*** Information given

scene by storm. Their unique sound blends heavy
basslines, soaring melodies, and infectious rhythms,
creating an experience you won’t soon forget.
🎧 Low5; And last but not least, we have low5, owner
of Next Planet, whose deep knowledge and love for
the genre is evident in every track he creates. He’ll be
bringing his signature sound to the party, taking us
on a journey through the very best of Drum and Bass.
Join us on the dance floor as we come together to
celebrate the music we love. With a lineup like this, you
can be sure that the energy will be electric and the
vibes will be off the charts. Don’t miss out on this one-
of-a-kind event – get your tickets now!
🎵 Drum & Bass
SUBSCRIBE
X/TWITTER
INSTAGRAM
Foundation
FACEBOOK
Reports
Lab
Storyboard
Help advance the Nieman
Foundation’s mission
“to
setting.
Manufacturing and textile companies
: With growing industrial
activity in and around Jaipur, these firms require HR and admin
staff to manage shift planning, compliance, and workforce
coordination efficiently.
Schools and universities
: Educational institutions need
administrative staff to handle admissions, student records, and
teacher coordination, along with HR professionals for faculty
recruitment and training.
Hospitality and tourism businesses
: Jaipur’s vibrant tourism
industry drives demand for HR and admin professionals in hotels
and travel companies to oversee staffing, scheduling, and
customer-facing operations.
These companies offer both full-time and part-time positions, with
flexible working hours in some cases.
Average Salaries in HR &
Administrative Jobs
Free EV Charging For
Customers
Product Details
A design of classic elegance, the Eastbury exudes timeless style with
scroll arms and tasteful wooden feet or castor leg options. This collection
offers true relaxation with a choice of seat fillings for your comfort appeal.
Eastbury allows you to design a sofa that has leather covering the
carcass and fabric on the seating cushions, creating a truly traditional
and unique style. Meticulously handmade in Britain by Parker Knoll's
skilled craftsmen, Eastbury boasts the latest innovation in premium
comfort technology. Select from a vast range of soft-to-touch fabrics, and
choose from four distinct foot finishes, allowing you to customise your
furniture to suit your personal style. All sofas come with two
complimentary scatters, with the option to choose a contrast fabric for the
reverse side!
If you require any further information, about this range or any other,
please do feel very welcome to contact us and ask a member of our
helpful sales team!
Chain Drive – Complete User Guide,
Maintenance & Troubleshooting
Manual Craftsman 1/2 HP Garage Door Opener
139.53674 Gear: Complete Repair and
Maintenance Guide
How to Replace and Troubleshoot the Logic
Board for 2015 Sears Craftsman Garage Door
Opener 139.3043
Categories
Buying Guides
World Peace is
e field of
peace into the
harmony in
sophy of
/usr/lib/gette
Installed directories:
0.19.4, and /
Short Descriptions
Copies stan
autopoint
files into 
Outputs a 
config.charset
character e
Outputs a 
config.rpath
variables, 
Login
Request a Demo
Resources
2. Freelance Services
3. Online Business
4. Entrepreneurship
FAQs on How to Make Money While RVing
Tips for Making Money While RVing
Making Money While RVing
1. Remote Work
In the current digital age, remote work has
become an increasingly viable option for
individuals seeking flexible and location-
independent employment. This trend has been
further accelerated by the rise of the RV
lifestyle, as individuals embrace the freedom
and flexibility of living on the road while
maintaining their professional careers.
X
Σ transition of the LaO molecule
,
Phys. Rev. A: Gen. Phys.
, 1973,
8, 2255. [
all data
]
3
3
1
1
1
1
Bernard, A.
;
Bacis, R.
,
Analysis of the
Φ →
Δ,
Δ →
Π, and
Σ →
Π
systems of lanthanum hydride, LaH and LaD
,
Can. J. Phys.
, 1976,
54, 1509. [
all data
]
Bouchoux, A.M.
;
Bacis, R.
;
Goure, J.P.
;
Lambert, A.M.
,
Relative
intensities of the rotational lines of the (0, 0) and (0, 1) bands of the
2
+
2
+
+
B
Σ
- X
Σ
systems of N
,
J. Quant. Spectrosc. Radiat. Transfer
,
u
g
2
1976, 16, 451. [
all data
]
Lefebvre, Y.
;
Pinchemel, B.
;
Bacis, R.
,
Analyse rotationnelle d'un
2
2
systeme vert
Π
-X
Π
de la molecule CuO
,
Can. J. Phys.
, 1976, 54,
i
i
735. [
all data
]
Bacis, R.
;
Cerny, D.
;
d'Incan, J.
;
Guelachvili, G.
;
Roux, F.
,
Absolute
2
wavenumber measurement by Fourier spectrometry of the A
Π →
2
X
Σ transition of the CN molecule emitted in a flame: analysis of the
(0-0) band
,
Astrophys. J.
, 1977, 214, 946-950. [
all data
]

******

◆ Task item:
Gather each line above that contains the string "transition", and copy those lines in the order they appear.

◆ Answer section:
Σ transition of the LaO molecule
Σ transition of the CN molecule emitted in a flame: analysis of the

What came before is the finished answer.